[Saved entries]
################
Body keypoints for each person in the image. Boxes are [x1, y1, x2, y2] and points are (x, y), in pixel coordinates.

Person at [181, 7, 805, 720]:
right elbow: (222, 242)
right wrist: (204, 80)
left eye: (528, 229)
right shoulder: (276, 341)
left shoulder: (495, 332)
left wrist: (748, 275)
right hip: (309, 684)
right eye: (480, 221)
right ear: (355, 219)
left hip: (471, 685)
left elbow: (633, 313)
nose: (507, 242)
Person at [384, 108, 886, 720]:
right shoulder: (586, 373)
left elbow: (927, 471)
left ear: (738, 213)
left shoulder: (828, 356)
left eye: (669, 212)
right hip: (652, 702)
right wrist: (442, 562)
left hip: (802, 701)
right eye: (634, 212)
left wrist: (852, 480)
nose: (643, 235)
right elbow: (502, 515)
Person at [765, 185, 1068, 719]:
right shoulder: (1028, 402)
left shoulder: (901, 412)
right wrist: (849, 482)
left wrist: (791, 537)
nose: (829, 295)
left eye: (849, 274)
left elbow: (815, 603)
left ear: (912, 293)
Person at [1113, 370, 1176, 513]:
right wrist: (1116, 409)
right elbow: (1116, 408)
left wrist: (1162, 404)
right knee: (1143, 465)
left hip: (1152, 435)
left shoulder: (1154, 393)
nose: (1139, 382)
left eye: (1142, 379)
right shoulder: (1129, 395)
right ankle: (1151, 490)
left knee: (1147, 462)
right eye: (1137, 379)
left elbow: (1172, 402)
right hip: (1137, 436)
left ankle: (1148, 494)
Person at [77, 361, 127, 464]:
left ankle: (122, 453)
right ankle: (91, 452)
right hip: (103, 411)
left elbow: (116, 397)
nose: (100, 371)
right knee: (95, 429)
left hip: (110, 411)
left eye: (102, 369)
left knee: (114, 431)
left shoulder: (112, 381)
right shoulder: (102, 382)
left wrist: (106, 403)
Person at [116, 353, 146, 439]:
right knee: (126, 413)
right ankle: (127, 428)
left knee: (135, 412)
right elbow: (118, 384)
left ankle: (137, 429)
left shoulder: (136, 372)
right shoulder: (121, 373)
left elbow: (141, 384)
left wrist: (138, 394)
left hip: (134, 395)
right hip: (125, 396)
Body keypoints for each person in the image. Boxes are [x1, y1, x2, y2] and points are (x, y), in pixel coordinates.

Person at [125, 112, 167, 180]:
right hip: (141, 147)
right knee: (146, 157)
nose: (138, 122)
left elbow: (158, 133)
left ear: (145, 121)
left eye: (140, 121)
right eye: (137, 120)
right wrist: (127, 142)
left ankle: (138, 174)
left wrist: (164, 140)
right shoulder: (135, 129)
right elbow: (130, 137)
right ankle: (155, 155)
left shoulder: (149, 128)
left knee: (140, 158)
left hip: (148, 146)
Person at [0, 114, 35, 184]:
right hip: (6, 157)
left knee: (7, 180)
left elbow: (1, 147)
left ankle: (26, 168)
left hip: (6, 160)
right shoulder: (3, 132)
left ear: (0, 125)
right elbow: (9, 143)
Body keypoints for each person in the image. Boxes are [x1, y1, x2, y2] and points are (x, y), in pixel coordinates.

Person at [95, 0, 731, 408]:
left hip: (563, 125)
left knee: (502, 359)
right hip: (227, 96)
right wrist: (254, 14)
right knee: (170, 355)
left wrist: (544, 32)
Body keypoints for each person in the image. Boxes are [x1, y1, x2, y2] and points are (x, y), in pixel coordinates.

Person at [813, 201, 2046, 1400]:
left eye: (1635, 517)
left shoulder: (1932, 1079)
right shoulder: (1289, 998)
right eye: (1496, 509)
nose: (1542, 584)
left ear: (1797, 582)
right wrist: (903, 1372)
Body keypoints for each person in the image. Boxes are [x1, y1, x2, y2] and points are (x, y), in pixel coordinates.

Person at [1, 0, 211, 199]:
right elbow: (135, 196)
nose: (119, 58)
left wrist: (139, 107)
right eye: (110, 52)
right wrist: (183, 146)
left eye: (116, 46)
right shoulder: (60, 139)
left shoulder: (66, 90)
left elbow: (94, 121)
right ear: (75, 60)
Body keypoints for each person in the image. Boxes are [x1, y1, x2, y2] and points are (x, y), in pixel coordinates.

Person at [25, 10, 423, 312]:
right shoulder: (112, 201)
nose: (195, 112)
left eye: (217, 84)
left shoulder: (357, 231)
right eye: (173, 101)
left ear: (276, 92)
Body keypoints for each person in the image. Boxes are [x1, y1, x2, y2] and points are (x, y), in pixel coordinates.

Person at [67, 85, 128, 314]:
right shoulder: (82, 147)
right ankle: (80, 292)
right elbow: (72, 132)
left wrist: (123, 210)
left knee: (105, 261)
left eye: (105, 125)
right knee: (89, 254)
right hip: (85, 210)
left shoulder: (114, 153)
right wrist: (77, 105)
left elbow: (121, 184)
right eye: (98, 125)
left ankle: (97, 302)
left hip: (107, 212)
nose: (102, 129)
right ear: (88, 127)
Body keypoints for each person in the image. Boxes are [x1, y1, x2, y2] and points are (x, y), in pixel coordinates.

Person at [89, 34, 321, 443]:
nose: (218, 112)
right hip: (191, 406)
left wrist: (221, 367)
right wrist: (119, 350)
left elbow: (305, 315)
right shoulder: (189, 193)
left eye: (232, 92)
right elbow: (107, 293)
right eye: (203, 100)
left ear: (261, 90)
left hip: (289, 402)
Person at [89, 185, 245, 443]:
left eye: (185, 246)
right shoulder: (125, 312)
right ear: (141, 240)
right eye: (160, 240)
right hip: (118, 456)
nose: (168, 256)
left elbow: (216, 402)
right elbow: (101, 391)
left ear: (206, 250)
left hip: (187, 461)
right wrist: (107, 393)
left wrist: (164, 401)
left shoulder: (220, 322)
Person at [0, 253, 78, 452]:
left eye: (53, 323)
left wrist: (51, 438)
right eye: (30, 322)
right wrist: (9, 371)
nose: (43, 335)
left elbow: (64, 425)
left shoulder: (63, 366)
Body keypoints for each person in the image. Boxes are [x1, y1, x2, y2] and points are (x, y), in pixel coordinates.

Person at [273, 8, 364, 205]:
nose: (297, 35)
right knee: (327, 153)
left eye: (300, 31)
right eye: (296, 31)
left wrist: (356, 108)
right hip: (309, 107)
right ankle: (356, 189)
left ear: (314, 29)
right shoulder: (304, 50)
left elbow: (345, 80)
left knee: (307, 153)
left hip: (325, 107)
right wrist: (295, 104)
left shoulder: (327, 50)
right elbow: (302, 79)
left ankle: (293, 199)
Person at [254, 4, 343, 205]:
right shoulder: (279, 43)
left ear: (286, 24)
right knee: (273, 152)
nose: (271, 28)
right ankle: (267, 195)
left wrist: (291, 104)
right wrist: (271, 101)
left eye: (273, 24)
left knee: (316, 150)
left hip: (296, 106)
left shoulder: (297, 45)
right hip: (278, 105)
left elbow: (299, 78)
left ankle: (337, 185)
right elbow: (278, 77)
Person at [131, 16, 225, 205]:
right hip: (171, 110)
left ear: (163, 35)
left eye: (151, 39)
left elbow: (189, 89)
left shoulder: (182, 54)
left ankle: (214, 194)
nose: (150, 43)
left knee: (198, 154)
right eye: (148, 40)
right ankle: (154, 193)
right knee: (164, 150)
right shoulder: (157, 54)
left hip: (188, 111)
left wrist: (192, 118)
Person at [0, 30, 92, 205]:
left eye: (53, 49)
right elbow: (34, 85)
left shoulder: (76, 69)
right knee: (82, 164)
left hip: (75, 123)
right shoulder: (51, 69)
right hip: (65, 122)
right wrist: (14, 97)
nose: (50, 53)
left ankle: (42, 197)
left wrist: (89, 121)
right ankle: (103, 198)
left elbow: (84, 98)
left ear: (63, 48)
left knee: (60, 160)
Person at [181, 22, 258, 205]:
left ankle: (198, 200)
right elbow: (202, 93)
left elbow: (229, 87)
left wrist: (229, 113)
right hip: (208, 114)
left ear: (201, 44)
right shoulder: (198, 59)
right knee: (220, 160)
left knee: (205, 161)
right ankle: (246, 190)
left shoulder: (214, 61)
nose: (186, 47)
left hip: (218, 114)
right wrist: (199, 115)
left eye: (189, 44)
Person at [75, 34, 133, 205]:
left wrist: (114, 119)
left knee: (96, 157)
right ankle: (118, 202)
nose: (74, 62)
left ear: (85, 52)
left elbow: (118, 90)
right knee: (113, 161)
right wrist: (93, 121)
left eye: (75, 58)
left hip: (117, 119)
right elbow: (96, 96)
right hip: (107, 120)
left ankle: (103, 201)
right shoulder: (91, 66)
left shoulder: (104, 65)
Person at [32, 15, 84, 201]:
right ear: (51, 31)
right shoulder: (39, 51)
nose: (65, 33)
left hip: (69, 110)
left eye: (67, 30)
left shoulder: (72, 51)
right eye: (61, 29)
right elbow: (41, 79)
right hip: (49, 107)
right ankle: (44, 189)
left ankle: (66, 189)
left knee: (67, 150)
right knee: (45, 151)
################
**Prompt:**
Within the data above, the lines from the one with "right knee: (170, 355)" to the one with "right wrist: (903, 1372)" must be repeated exactly; no other line belongs in the answer.

**Result:**
right knee: (170, 355)
left wrist: (544, 32)
Body keypoints for each person in the image. Boxes are [x1, y1, x2, y2] and points are (x, y), in pixel coordinates.

Person at [813, 201, 2046, 1400]:
left eye: (1635, 517)
left shoulder: (1932, 1079)
right shoulder: (1289, 998)
right eye: (1496, 509)
nose: (1542, 584)
left ear: (1797, 582)
right wrist: (903, 1372)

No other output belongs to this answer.